If your high school or college professors were cruel, you may know the story. Upon first meeting high-society woman Anna (Keira Knightley), she is pampered, living in St. Petersburg with statesman Alexei Karenin (Jude Law) and their son Serozha (Oskar McNamara) whom Anna adores. Getting off the train in Moscow to tend to the marital problems of her happily philandering brother, Oblonsky (Matthew Macfadyen), she catches the eye of a young, dashing cavalry officer, Count Vronsky (Aaron Taylor-Johnson). Stoppard's screenplay deftly counterbalances the scandalous affair with a parallel love story: Oblonsky's sister-in-law, Kitty (Alicia Vikander), rejects the marriage proposal of landowner Levin (Domhall Gleeson) because she fancies Vronsky. But if you didn't already know, Anna and Vronsky impulsively fall into a torrid, forbidden love affair that threatens her social standing, possession of her son, and leaves her largely excommunicated from society, especially fan-fluttering ladies who stab her with disapproving looks. It's so tragic she could just kill herself.

With the trappings of a fussy, stodgy period drama, "Anna Karenina" is neither of these things from Wright's unconventional staging, the camera constantly roving and the pace pretty breakneck, especially in the first half. We're left to just admire the stylistic choices and the filmmaking process, while the characters are placed at a distance. Vast emotional involvement is the central conundrum here, preventing one from fully feeling the tragedy that befalls Anna by the end of this gloriously melodramatic Russian epic. But it's tricky: are we actually supposed to sympathize with Anna's indiscretion or just take it as her own ruin? After all, she's not conflicted, she's just in love, so Anna has made her own bed and now has to sleep in it, er, jump in front of a train. Perhaps it's just one of the risks of page-to-screen translations, missing the nuances and complex emotions of the source, or it's merely the intent of Tolstoy's novel.

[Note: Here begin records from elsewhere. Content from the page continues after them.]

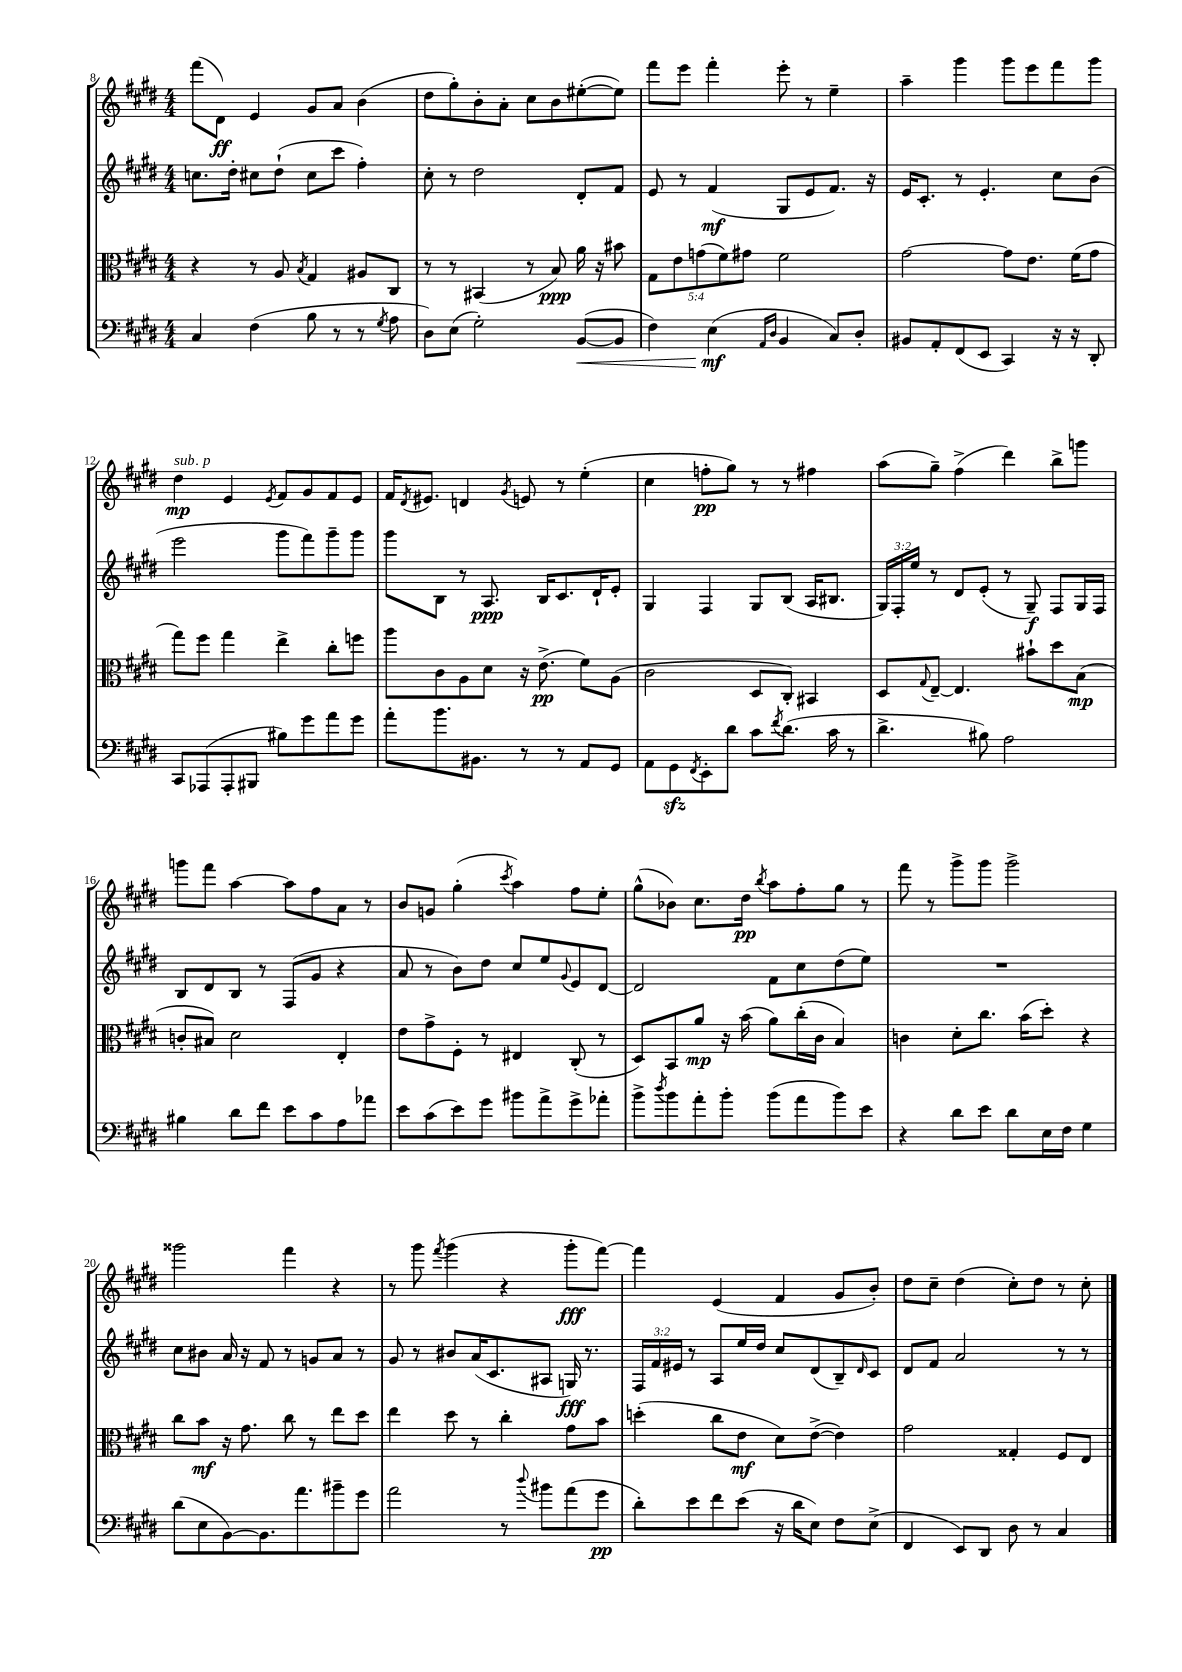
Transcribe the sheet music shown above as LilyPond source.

<<
\new StaffGroup <<
\new Staff = "s0" {
    \clef treble \key e \major \numericTimeSignature \time 4/4
    fis'''8( dis'8\ff) e'4 gis'8 a'8 b'4( |
    dis''8 gis''8-.) b'8-. a'8-. cis''8 b'8 eis''8~-.( eis''8) |
    fis'''8 e'''8 fis'''4-. e'''8-. r8 e''4-- |
    a''4-- gis'''4 gis'''8 e'''8 fis'''8 gis'''8 |
    dis''4\mp^\markup { \italic "sub. p" } e'4 \acciaccatura { e'8 } fis'8 gis'8 fis'8 e'8 |
    fis'16 \acciaccatura { dis'8 } eis'8. d'4 \acciaccatura { gis'8 } e'8 r8 e''4-.( |
    cis''4 f''8-.\pp gis''8) r8 r8 fis''4 |
    a''8( gis''8--) fis''4->( dis'''4) b''8-> g'''8 |
    g'''8 fis'''8 a''4~ a''8 fis''8 a'8 r8 |
    b'8 g'8 gis''4-.( \acciaccatura { cis'''8 } a''4) fis''8 e''8-. |
    gis''8-^( bes'8) cis''8. dis''16\pp \acciaccatura { b''8 } a''8 fis''8-. gis''8 r8 |
    fis'''8 r8 gis'''8-> gis'''8 gis'''2-> |
    gisis'''2 fis'''4 r4 |
    r8 gis'''8 \acciaccatura { fis'''8 } gis'''4( r4 gis'''8-.\fff fis'''8~) |
    fis'''4 e'4( fis'4 gis'8 b'8-.) |
    dis''8 cis''8-- dis''4( cis''8-.) dis''8 r8 cis''8-. \bar "|." |
}
\new Staff = "s1" {
    \clef treble \key e \major \numericTimeSignature \time 4/4 \override Staff.TupletNumber.text = #tuplet-number::calc-fraction-text
    c''8. dis''16-. cis''8 dis''8-!( cis''8 cis'''8 fis''4-.) |
    cis''8-. r8 dis''2 dis'8-. fis'8 |
    e'8 r8 fis'4\mf( gis8 e'8 fis'8.) r16 |
    e'16 cis'8.-. r8 e'4.-. cis''8 b'8( |
    e'''2 gis'''8 fis'''8) gis'''8-- gis'''8 |
    gis'''8 b8 r8 a8.\ppp b16 cis'8. dis'16-! e'8-. |
    gis4 fis4 gis8 b8( a16 bis8. |
    \tuplet 3/2 { gis16) fis16-. e''16 } r8 dis'8 e'8-.( r8 gis8--\f) fis8 gis16 fis16 |
    b8 dis'8 b8 r8 fis8( gis'8 r4 |
    a'8 r8 b'8) dis''8 cis''8 e''8 \appoggiatura { gis'8 } e'8 dis'8~ |
    dis'2 fis'8 cis''8 dis''8( e''8) |
    R1 |
    cis''8 bis'8 a'16 r16 fis'8 r8 g'8 a'8 r8 |
    gis'8 r8 bis'8 a'16( cis'8. ais8 g16\fff) r8. |
    \tuplet 3/2 { fis16 fis'16 eis'16 } r8 a8 e''16 dis''16 cis''8 dis'8( b8--) \grace { dis'16 } cis'8 |
    dis'8 fis'8 a'2 r8 r8 \bar "|." |
}
\new Staff = "s2" {
    \clef alto \key e \major \numericTimeSignature \time 4/4 \override Staff.TupletNumber.text = #tuplet-number::calc-fraction-text
    r4 r8 a8 \acciaccatura { b8 } gis4 ais8 cis8 |
    r8 r8 bis,4( r8 b8\ppp) a'16 r16 bis'8 |
    \tuplet 5/4 { gis8 e'8 g'8( fis'8) gis'8 } fis'2 |
    gis'2~ gis'8 e'8. fis'16( gis'8 |
    gis''8) fis''8 gis''4 e''4-> cis''8-. f''8 |
    a''8 cis'8 a8 dis'8 r16 e'8.->\pp( fis'8) a8( |
    cis'2 dis8 cis8-.) bis,4 |
    dis8 \appoggiatura { gis8 } e8~-- e4. bis'8-! dis''8 b8\mp( |
    c'8-. bis8) dis'2 e4-. |
    e'8 gis'8-> fis8-. r8 eis4 cis8-.( r8 |
    dis8) b,8 a'8\mp r16 b'16( a'8) cis''16-.( cis'16 b4) |
    c'4 dis'8-. cis''8. b'16( dis''8-.) r4 |
    cis''8 b'8\mf r16 gis'8. cis''8 r8 e''8 dis''8 |
    e''4 dis''8 r8 cis''4-. gis'8 b'8 |
    d''4-.( cis''8 e'8\mf dis'8) e'8~->( e'4) |
    gis'2 gisis4-. fis8 e8 \bar "|." |
}
\new Staff = "s3" {
    \clef bass \key e \major \numericTimeSignature \time 4/4
    cis4 fis4( b8 r8 r8 \acciaccatura { gis8 } a8 |
    dis8) e8( gis2-.) b,8~\<( b,8 |
    fis4) e4\mf\!( \grace { a,16 dis16 } b,4 cis8) dis8-. |
    bis,8 a,8-. fis,8( e,8 cis,4) r16 r16 dis,8-. |
    cis,8 aes,,8( aes,,8-. bis,,8 bis8) gis'8 a'8 gis'8 |
    a'8-. b'8. bis,8. r8 r8 a,8 gis,8 |
    a,8 gis,8\sfz \acciaccatura { fis,8 } e,8-. dis'8 cis'8 \acciaccatura { fis'8 } dis'8.( cis'16 r8 |
    dis'4.-> bis8) a2 |
    bis4 dis'8 fis'8 e'8 cis'8 a8 aes'8 |
    e'8 cis'8( e'8) gis'8 bis'8 a'8-> gis'8-> aes'8-. |
    b'8-> \acciaccatura { dis''8 } b'8 a'8-. b'8-. b'8( a'8 b'8) e'8 |
    r4 dis'8 e'8 dis'8 e16 fis16 gis4 |
    dis'8( e8 b,8~) b,8. a'8. bis'8-- gis'8 |
    a'2 r8 \appoggiatura { dis''8 } bis'8 a'8( gis'8\pp |
    dis'8-.) e'8 fis'8 e'8( r16 dis'16 e8) fis8 e8->( |
    fis,4 e,8) dis,8 dis8 r8 cis4 \bar "|." |
}
>>
>>
\layout { \context { \Score currentBarNumber = #8 } }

Knightley (Wright's simpatico muse) is in her depth here as the fallen heroine. As written on the page, Anna is so selfish and needy, a character too complicated to fully understand and connect with on an emotional level, and Knightley does that quite well with any forced likability. Less boyish than the casting would seem (the twirly mustache certainly helps), the strapping, handsome Taylor-Johnson is both arrogant and vulnerable as "the murderer of her happiness," also creating an erotic passion with his co-star. Garnering most audience empathy is a balding Law, as the selfless, cuckolded husband, in a devastating, understated performance. His portrayal of Karenin is so selfless that, once figuring out her infidelity, he never strikes her and, when asked to hold hands with Anna's lover over her death bed, he doesn't strike him either. Supporting these three is a reliable who's who cast of British character actors, including Macfadyen as Oblonsky, gliding and twirling into his jackets as if he were in a musical with a Falstaffian humor; Macdonald, as Oblonsky's long-suffering wife Dolly; Olivia Williams, as Vronsky's countess mother; Emily Watson, as a disapproving countess; and Shirley Henderson in one climactic scene.

If Wright's single, five-minute tracking shot on the beach of Dunkirk in "Atonement" inspired awe, the pivotal ball scene, where Anna and Vronsky's dance together creates quite the stir, is dizzying, sweeping cinematic magic. There's also a breathless, masterfully cut horse race in which Karenin's suspicions of his unfaithful wife are confirmed. Even the actors freeze in time a couple of times, making us more aware of the play-like gimmick. Reservations aside, "Anna Karenina" is an entertainingly alive take on the dusty classic, with experimental ambition and filmmaking ingenuity swirling throughout and making the film something to appreciate a great deal.